- **WHAT NEEDS TO BE DONE**: Put each line of the items below into a Markdown table with two columns, Row and Line, where Row holds the row number. Skip blank lines, and keep the pictures out of the table.

Chart understanding data:
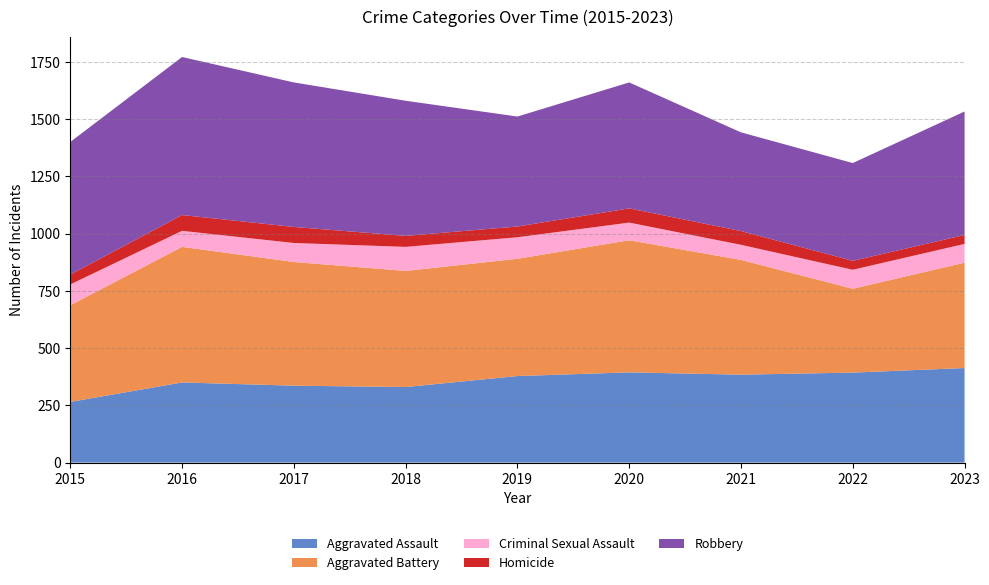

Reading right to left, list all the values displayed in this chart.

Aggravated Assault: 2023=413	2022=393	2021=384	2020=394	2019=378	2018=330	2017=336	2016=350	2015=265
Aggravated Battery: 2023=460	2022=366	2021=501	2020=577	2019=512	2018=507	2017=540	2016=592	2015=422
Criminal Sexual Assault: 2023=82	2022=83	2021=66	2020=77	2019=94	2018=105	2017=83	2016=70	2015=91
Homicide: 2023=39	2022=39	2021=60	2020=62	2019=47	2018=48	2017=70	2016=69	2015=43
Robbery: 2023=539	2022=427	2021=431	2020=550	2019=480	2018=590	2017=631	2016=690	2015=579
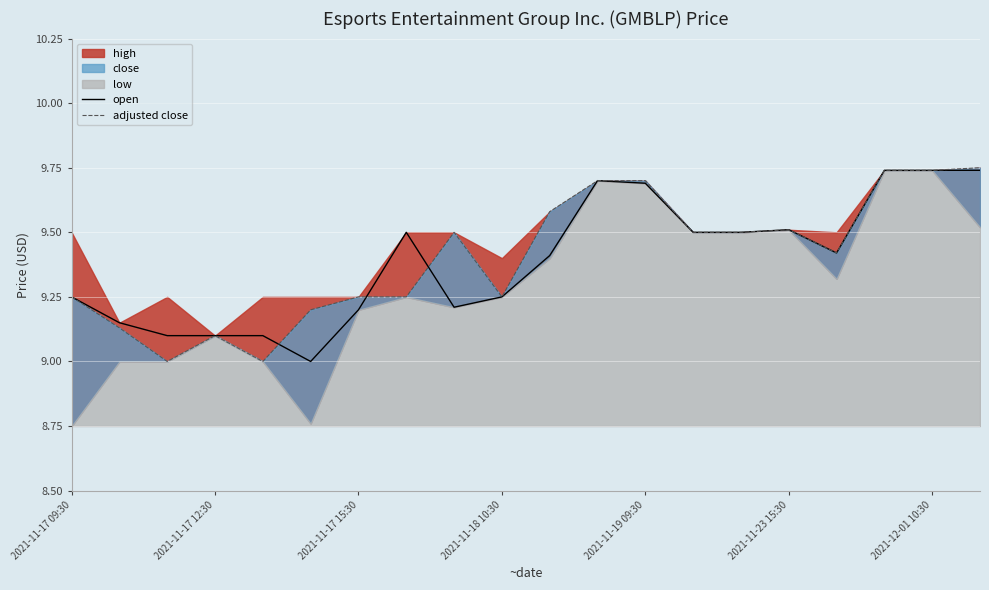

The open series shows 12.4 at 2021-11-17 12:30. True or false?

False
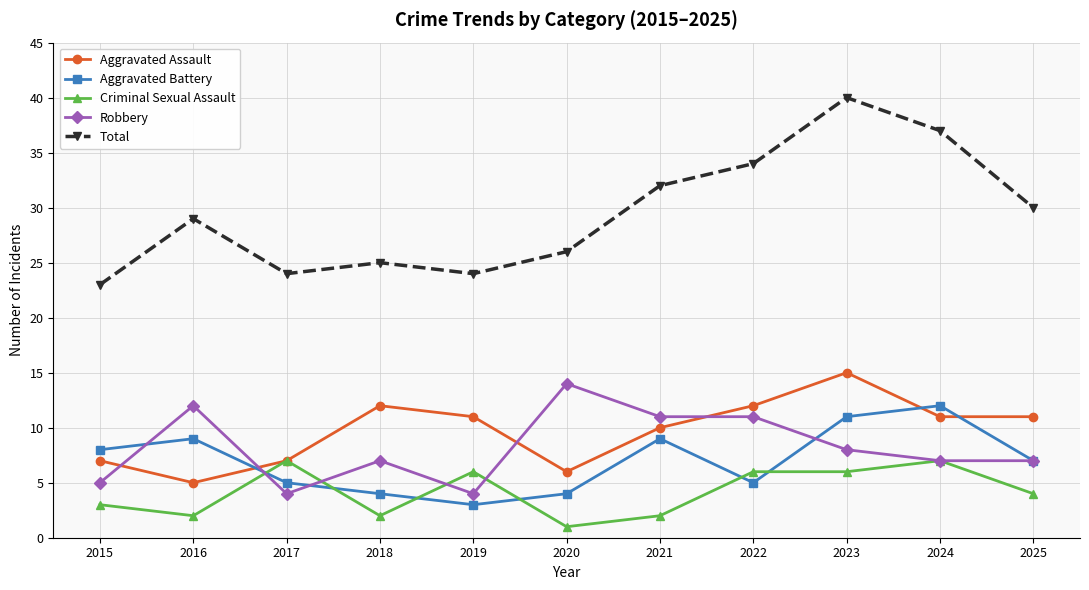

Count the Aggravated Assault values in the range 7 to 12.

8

- **ANSWER BOX**:
| Row | Line |
|---|---|
| 1 | Reading right to left, list all the values displayed in this chart. |
| 2 | Aggravated Assault: 2023=413	2022=393	2021=384	2020=394	2019=378	2018=330	2017=336	2016=350	2015=265 |
| 3 | Aggravated Battery: 2023=460	2022=366	2021=501	2020=577	2019=512	2018=507	2017=540	2016=592	2015=422 |
| 4 | Criminal Sexual Assault: 2023=82	2022=83	2021=66	2020=77	2019=94	2018=105	2017=83	2016=70	2015=91 |
| 5 | Homicide: 2023=39	2022=39	2021=60	2020=62	2019=47	2018=48	2017=70	2016=69	2015=43 |
| 6 | Robbery: 2023=539	2022=427	2021=431	2020=550	2019=480	2018=590	2017=631	2016=690	2015=579 |
| 7 | The open series shows 12.4 at 2021-11-17 12:30. True or false? |
| 8 | False |
| 9 | Count the Aggravated Assault values in the range 7 to 12. |
| 10 | 8 |